→ **ACTION ITEM**
Your answer should hold every line of the records below that contains the string "Rendered".

Stored dataset items:
== == ==
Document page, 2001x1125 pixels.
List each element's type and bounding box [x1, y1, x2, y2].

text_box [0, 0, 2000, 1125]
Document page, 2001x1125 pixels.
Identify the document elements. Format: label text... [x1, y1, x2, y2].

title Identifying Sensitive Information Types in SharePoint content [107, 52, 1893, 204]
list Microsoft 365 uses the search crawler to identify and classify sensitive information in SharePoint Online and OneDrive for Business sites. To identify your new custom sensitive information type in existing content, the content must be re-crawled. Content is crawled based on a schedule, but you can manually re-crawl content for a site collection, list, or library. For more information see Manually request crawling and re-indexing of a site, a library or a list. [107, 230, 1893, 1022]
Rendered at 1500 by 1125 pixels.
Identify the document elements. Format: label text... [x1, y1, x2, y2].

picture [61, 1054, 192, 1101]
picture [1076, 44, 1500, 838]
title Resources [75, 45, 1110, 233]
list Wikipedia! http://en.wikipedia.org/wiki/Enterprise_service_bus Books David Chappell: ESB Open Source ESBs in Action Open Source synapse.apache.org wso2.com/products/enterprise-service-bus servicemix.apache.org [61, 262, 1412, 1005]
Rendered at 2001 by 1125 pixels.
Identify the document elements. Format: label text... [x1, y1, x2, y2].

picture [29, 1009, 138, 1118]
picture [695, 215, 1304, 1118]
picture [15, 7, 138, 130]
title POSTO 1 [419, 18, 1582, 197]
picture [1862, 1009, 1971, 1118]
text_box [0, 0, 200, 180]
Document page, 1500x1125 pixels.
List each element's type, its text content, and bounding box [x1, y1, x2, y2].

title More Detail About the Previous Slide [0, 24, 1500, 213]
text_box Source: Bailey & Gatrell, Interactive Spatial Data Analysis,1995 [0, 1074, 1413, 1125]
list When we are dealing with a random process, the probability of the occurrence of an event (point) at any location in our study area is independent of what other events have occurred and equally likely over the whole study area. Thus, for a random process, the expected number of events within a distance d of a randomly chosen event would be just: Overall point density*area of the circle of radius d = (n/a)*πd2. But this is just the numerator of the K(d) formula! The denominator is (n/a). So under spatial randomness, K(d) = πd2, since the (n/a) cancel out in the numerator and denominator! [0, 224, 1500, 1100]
== == ==
→ **ANSWER TO THIS TASK**
Rendered at 1500 by 1125 pixels.
Rendered at 2001 by 1125 pixels.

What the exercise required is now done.